Alumna heading to Nepal with Fulbright honor
May 28, 2020
When Claire Kirchoff ‘17 was a student at Roanoke, she witnessed a friend learn that she’d been selected as a Fulbright Scholar. The friend was in Commons when she found out, and students all around were applauding her and congratulating her accomplishment.
When Kirchoff found out this spring that she’d been selected for a Fulbright English Teaching Assistant (ETA) Award, the celebration was a little different. Other Fulbright candidates on Slack — an online group chat application — congratulated her with comments and emojis.
“Having the Slack page was kind of like a virtual version of that where everyone was happy for each other,” Kirchoff said.
That doesn’t lessen the excitement, though, as Kirchoff is looking forward to where the Fulbright ETA will take her — to teaching English in a village in Nepal. She’s scheduled to be there from March to December 2021.

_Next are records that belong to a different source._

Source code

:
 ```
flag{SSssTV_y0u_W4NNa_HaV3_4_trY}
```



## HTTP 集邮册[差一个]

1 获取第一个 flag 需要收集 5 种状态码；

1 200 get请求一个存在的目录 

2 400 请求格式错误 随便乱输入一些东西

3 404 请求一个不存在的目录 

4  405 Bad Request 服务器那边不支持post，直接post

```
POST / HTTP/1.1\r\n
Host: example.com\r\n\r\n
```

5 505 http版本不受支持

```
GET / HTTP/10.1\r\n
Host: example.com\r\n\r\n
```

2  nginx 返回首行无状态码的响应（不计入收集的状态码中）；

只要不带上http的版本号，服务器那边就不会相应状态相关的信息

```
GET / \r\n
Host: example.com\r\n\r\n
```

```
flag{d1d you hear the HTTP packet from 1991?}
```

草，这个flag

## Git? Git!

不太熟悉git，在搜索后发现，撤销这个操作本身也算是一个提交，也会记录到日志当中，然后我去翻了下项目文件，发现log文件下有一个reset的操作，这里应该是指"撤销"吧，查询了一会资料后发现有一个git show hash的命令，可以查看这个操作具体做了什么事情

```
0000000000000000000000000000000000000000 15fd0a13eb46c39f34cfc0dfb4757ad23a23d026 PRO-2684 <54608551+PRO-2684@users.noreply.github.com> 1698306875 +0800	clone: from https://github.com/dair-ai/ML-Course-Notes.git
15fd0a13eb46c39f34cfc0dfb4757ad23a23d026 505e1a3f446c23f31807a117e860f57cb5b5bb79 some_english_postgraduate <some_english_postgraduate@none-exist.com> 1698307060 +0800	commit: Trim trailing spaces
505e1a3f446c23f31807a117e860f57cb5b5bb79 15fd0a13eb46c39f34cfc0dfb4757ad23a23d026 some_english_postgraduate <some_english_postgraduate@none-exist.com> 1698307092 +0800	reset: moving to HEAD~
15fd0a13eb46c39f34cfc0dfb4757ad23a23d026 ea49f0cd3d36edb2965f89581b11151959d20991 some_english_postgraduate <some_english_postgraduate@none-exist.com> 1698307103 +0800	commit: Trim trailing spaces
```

The Fulbright U.S. Student Program provides grants for individually designed study/research projects or for English Teaching Assistant Programs. During their grants, Fulbrighters will meet, work, live with and learn from the people of the host country, sharing daily experiences.
Two Roanoke alumni were selected this year. Paige Stewart ’20, a communications and Spanish major from Lititz, Pennsylvania, has been selected for a Fulbright ETA to Taiwan. Nepal and Taiwan are both first-time destinations for Roanoke Fulbright scholars.
Kirchoff, born and raised in Nashville, Tennessee, graduated from Roanoke in the spring of 2017 with a psychology degree and then finished her master’s in educational psychology from the University of Virginia in the fall of 2018. During her time at Roanoke, she saw multiple friends earn Fulbright grants and travel the world with them.
She didn’t consider applying for the program until a few years later, and had a couple choices of how to go about applying. She could have gone through UVA, the bigger and more nationally recognizable school, but then she thought back to all her friends who had earned Fulbrights at Roanoke.
She thought about the individualized attention they got, and how familiar the advisors were with the students. Kirchoff saw that hundreds of UVA students were applying for Fulbrights, while only about a dozen Roanoke students were submitting applications.
So Kirchoff reached out to Major Scholarships and Fellowships Director Jenny Rosti, who already knew Kirchoff by name.
“It just made more sense to me to go with someone who knew more about me and knew more about my experiences,” Kirchoff said. “Even though UVA’s a bigger name, a bigger school, it just made more sense for me to go with Jenny. She knew me, you know?”
Rosti said she was elated to have Kirchoff come to her in the spring of 2019 for help with the application.
“Knowing several of our students who had received Fulbrights, she said she figured she would receive more personal attention from us than from the larger school,” Rosti said.
The story of Kirchoff’s interest in Nepal begins in a small village in Nicaragua and ends in a Charlottesville middle school.
While she was a student at Roanoke, Kirchoff went to a village in Nicaragua with a few other students to help them conduct research for a senior thesis.
“I absolutely fell in love with the country and living in a village and being disconnected from greater society,” Kirchoff said. “I was like, ‘This is great. When can I do this again?’”
While she was finishing her master’s at UVA, she tutored middle school students in Charlottesville. She found there’s a surprisingly large Nepali population in Charlottesville, and she was fascinated to compare her experience to theirs. Not only did she tutor them in English, but she traded stories with the students and learned about the differences in their cultures and upbringings.
“We had a lot of conversations comparing what school is like here in America and what it was like back in Nepal and the differences in the teaching and the differences in just being at school,” Kirchoff said. “Being at school is different, and the environment is different for them.”
When she was applying for Fulbright, she learned that she didn’t speak Spanish at a level high enough to go to a Spanish-speaking country such as Nicaragua. But there wasn’t a language requirement for Nepal, and Kirchoff had a personal connection to Nepali immigrants. So she applied for the program in Nepal — and got it.
Kirchoff hopes her time in Nepal also helps her continue her educational pursuits She’s aiming to get a Ph.D. in educational psychology (building off her current master’s, specifically examining the role of education in rural countries that haven’t been Westernized. While the bigger cities in Nepal such as Kathmandu are somewhat westernized, the rural areas are not, Kirchoff said.
“Out in the country, they have very little connection with the outside world, and I’m very interested in how much of a role education and Western classroom settings play in that world,” Kirchoff said.
Kirchoff and the others selected for the Fulbright programs are carefully monitoring the state of international travel amid the COVID-19 pandemic, but she’s hopeful that the world will return to normal by next March.